Many future great Salmonbellies honed their stick skills with neighbourhood games of pick-up lacrosse on the sleepy side streets of Glenbrooke North.

That's how lifelong Glenbrooke resident Derrick Thornhill remembers it.

"That neighbourhood bore an awful lot of very successful Salmonbellies, and I think part of that was the pick-up games on the street," Thornhill says, listing off a barrage of former and current well-known lacrosse names - Tuura, Goss, Fulton, Crowley and Mydske - who have called Glenbrooke home through the years.

It's only been in the last couple of decades that Glenbrooke has been known as "Glenbrooke" - a fact Thornhill, a local Realtor, says was highlighted recently when he saw an old real estate listing of a house in the area.

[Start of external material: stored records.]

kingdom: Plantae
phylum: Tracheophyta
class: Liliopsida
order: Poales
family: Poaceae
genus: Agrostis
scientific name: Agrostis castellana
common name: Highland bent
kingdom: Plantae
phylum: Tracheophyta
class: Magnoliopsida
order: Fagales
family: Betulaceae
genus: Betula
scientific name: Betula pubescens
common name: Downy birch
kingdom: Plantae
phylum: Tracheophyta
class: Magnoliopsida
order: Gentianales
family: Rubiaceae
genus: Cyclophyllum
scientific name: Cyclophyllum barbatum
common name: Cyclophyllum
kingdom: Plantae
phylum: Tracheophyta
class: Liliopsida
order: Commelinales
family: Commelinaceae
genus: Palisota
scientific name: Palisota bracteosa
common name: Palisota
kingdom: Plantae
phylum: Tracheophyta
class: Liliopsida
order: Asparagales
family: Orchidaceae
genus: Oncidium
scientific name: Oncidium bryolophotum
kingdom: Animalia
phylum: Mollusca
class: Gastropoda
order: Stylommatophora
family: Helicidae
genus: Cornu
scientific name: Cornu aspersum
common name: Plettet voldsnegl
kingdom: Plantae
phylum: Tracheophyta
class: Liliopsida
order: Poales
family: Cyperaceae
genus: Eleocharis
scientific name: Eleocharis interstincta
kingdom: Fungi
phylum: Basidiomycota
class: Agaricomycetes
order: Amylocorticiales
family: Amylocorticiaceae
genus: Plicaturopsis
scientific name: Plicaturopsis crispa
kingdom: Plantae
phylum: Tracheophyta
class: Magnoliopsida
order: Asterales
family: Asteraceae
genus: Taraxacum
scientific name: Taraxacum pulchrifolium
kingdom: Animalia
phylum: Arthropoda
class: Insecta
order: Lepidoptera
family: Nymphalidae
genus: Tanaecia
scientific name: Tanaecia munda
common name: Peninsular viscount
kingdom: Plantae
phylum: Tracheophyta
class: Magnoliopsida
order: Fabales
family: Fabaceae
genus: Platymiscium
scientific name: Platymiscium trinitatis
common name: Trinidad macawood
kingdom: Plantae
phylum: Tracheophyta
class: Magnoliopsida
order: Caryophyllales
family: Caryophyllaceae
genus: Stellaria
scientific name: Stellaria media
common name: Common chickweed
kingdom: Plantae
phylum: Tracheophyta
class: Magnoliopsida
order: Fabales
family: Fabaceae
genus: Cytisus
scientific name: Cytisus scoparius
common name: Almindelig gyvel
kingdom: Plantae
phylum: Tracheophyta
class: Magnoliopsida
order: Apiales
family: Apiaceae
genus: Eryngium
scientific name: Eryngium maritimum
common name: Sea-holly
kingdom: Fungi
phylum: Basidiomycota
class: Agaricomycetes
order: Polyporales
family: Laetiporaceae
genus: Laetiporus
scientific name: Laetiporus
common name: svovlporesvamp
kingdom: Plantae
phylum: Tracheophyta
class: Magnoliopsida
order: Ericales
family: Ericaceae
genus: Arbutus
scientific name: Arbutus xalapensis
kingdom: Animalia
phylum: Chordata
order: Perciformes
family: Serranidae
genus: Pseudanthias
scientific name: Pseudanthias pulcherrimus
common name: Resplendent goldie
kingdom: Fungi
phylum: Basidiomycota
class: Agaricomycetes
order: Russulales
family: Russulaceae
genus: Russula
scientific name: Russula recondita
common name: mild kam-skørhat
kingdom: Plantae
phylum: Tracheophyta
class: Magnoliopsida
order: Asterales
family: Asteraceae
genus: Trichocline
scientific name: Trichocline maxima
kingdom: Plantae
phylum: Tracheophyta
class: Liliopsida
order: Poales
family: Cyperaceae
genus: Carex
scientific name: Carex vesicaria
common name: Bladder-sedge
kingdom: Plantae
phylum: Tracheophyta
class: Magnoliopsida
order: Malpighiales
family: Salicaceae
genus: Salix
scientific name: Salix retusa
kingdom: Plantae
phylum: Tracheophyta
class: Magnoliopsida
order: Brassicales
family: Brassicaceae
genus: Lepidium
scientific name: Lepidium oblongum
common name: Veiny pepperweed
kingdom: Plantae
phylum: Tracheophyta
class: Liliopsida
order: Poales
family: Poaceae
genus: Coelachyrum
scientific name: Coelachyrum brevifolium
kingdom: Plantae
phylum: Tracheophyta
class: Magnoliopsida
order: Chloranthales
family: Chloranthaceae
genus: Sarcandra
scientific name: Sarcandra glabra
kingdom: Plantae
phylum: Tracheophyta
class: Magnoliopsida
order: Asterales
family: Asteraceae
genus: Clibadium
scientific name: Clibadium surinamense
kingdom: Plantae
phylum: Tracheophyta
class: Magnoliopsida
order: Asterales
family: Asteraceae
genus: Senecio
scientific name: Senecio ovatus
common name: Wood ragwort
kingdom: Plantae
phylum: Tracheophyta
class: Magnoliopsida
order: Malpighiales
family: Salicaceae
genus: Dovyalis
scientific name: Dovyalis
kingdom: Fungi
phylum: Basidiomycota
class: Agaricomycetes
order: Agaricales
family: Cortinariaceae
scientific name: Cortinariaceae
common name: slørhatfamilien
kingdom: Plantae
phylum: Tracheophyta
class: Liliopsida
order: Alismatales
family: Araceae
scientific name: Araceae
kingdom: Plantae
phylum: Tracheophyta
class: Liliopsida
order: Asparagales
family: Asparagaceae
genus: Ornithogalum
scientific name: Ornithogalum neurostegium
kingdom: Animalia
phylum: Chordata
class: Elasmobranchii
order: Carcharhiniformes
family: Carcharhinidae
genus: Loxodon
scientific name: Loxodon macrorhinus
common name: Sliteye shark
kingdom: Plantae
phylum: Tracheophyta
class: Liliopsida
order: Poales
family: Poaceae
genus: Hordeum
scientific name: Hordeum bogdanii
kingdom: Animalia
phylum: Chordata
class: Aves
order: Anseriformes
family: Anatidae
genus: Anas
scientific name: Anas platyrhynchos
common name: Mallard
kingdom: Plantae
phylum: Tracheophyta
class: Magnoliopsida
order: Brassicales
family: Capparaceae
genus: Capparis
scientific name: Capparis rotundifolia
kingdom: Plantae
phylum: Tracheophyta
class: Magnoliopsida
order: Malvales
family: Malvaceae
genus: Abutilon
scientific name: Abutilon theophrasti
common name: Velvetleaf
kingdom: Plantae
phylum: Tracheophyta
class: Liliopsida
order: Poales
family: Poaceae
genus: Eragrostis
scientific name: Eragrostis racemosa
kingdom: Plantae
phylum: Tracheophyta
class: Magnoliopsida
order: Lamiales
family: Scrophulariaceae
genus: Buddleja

The listing described it as being in the "Woodward's neighbourhood," a reference to the former department store at Sixth Avenue and Sixth Street.

"That was pretty funny, because it was the neighbourhood associated with being close to Woodward's," Thornhill says.

The Glenbrooke name comes from the actual brook that flows beneath the area.

"It runs ... basically from the high school at 10th Avenue and Sixth Street and meanders down through Terry Hughes

Park, then down through the Pen and the ravine," Thornhill says. "It's all underground. You don't ever see it. It used to be a brook; now it's covered up, so it's not there. The only evidence of it is if you go down into the (Glenbrooke) ravine, there's a little brook in there."

Thornhill said he first heard the Glenbrooke North name through the Real Estate Board of Greater Vancouver. The name has stuck.

As far as real estate is concerned, a property in Glenbrooke North is usually pretty hot.

As with the rest of the Lower Mainland, real estate prices in the neighbourhood have risen sharply over the last decade, but relatively speaking, Glenbrooke North is still affordable - especially compared to neighbouring Queen's Park.

One of its main attractions is its proximity to local schools.

"There's no school that you need to put your kids in the car (to get to), unless it's raining or you're lazy," Thornhill says.

The real estate boom began after the replacement of Herbert Spencer Elementary and the building of the new Glenbrooke Middle School more than a decade ago, Thornhill says.

With so many families still moving in, it's pretty likely that a new crop of budding Salmonbellies are sharpening their skills on the same Glenbrooke streets that spawned so many greats.